Religion, too, that heavenly flower,
That joy of never-fading worth,
Waits, like thee, the darkest hour,
And then puts all her glories forth.

Then thy beauties are surpassed,
Splendid flower, that bloom'st to die;
For Friendship and Religion last,
When the morning beams on high.

The Night-Blowing Cereus.
Can it be true? so fragrant and so fair,
To give thy perfume to the dews of night?

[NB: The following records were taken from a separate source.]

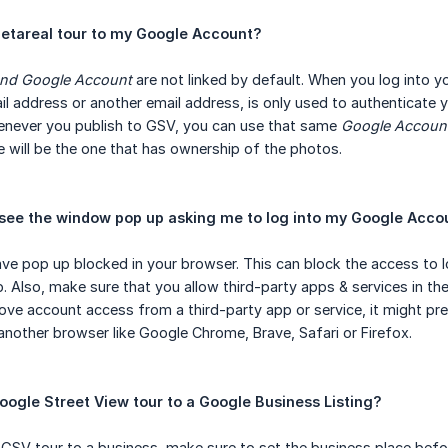
Metareal tour to my Google Account?
and Google Account
are not linked by default. When you log into y
il address or another email address, is only used to authenticate
enever you publish to GSV, you can use that same
Google Accoun
will be the one that has ownership of the photos.
see the window pop up asking me to log into my Google Acco
ve pop up blocked in your browser. This can block the access to l
Also, make sure that you allow third-party apps & services in th
move account access from a third-party app or service, it might pr
 another browser like Google Chrome, Brave, Safari or Firefox.
oogle Street View tour to a Google Business Listing?
ur GSV tour to a business, make sure to set the business place befo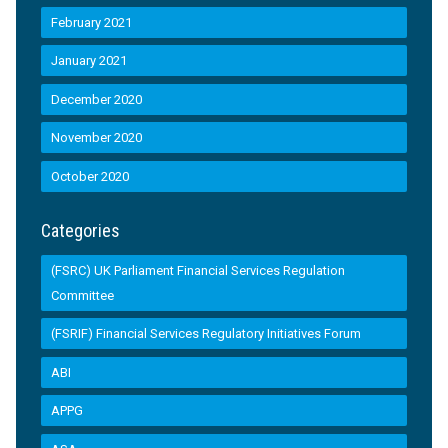
February 2021
January 2021
December 2020
November 2020
October 2020
Categories
(FSRC) UK Parliament Financial Services Regulation
Committee
(FSRIF) Financial Services Regulatory Initiatives Forum
ABI
APPG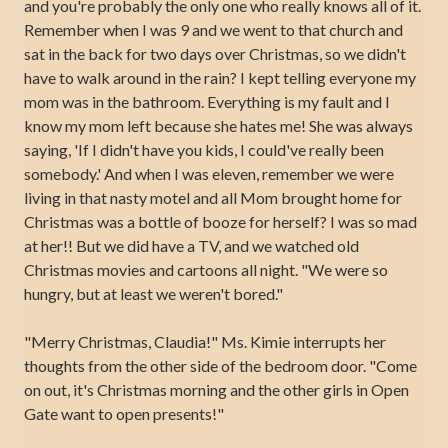
and you're probably the only one who really knows all of it.
Remember when I was 9 and we went to that church and
sat in the back for two days over Christmas, so we didn't
have to walk around in the rain? I kept telling everyone my
mom was in the bathroom. Everything is my fault and I
know my mom left because she hates me! She was always
saying, 'If I didn't have you kids, I could've really been
somebody.' And when I was eleven, remember we were
living in that nasty motel and all Mom brought home for
Christmas was a bottle of booze for herself? I was so mad
at her!! But we did have a TV, and we watched old
Christmas movies and cartoons all night. "We were so
hungry, but at least we weren't bored."
"Merry Christmas, Claudia!" Ms. Kimie interrupts her
thoughts from the other side of the bedroom door. "Come
on out, it's Christmas morning and the other girls in Open
Gate want to open presents!"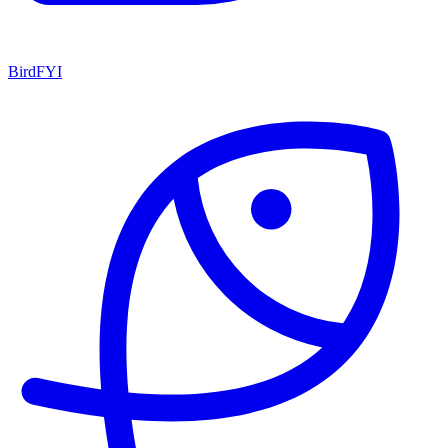
BirdFYI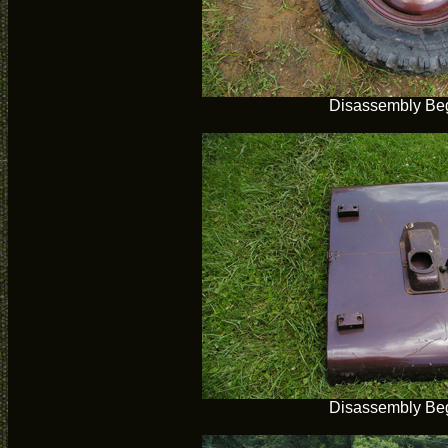
Disassembly Be
Disassembly Be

Can aught so beautiful shrink from the glare,
And fade and sicken in the coming light?
Yes, peerless flower! the heavens alone exhale
Thy fragrance; while the glittering stars attest,
And incense, wafted from the midnight gale,
Untainted rises from thy spotless breast.
Sweet emblem of that faith, which seeks, apart
From human praise, to love and work unseen;
That gives to heaven an undivided heart—
In sorrow steadfast, and in joy serene!
Anchored on God, no adverse cloud can dim;
Her eye, unaltered, still is fixed on Him!